Single fiber dissociation of intact rodent muscles

Materials

1. Dissection tools

2. Incubation medium (warm to 37 deg C)

• D-MEM (high glucose), containing:

1. 2% FBS
2. 5% PSG
3. 1mM Na Pyruvate

3. Dissociation medium (warm to 37 deg C)

• Incubation medium plus 4 mg/mL type-2 Collagenase

4. 35 mm cell culture dishes (or 6-well plates)

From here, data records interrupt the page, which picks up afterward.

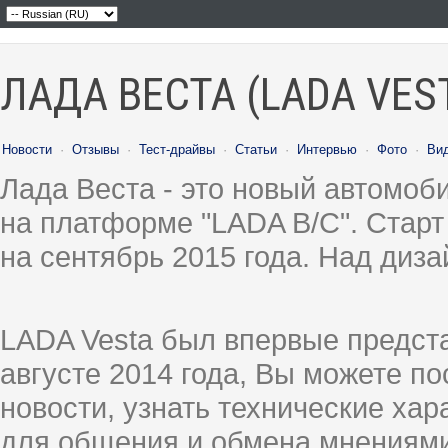
ЛАДА ВЕСТА (LADA VES
Новости
·
Отзывы
·
Тест-драйвы
·
Статьи
·
Интервью
·
Фото
·
Ви
Лада Веста - это новый автомо
на платформе "LADA B/C". Старт
на сентябрь 2015 года. Над диз
LADA Vesta был впервые предст
августе 2014 года, Вы можете п
новости, узнать технические ха
для общения и обмена мнениями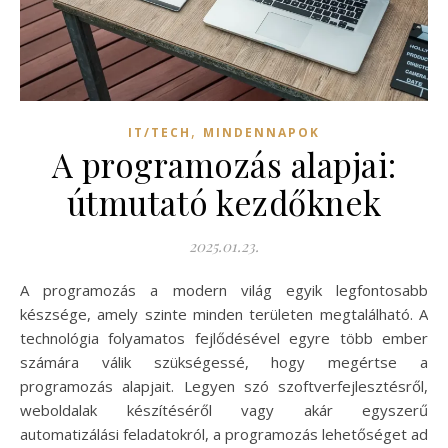
,
IT/TECH
MINDENNAPOK
A programozás alapjai:
útmutató kezdőknek
2025.01.23.
A programozás a modern világ egyik legfontosabb
készsége, amely szinte minden területen megtalálható. A
technológia folyamatos fejlődésével egyre több ember
számára válik szükségessé, hogy megértse a
programozás alapjait. Legyen szó szoftverfejlesztésről,
weboldalak készítéséről vagy akár egyszerű
automatizálási feladatokról, a programozás lehetőséget ad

5. Glass Pasteur pipettes (1 mm bore) & pipette bulb

6. Incubator (37 deg C, 5% CO2)

7. 5 mL tubes

Protocol

1. Anesthetize & CD mouse
2. Dissect out muscle/muscles of interest
3. Place into culture dish containing 2 mL of incubation medium & allow to recover in incubator (15-30 min)
4. Carefully remove the medium & replace with 4 mL of dissociation medium
5. Incubate for 2 hr
6. Prepare fresh culture dishes containing 2-4 mL incubation medium
7. Using a Pasteur pipette, carefully remove the muscle & place in new culture dish. Take care not to transfer too much of the dissociation medium.
8. Gently pipette the muscle up & down to mechanically separate the muscle fibers. After 10 passes, return the remaining muscle bundle to the dissociation medium & return to the incubator for 20 min.
9. Repeat last two steps. You may need to repeat this 2-3 times before the connective tissue is digested enough to yield ~80-90% of the muscle as single fibers.
10. Remove debris (tendons, blood vessels, nerves, undigested muscle) using fine forceps & allow fibers to recover in the incubator for 30 min (overnight if additional cleaning is not required).
    1. Optional additional cleaning step: Transfer fibers in incubation medium to 5 mL tubes & allow to settle via gravity sedimentation (approx. 20 min). Carefully remove medium & replace with fresh incubation medium. Repeat once more, before placing cleaned fibers into fresh culture dishes.
11. Let muscle fibers recover overnight. They are now ready for use experimentally.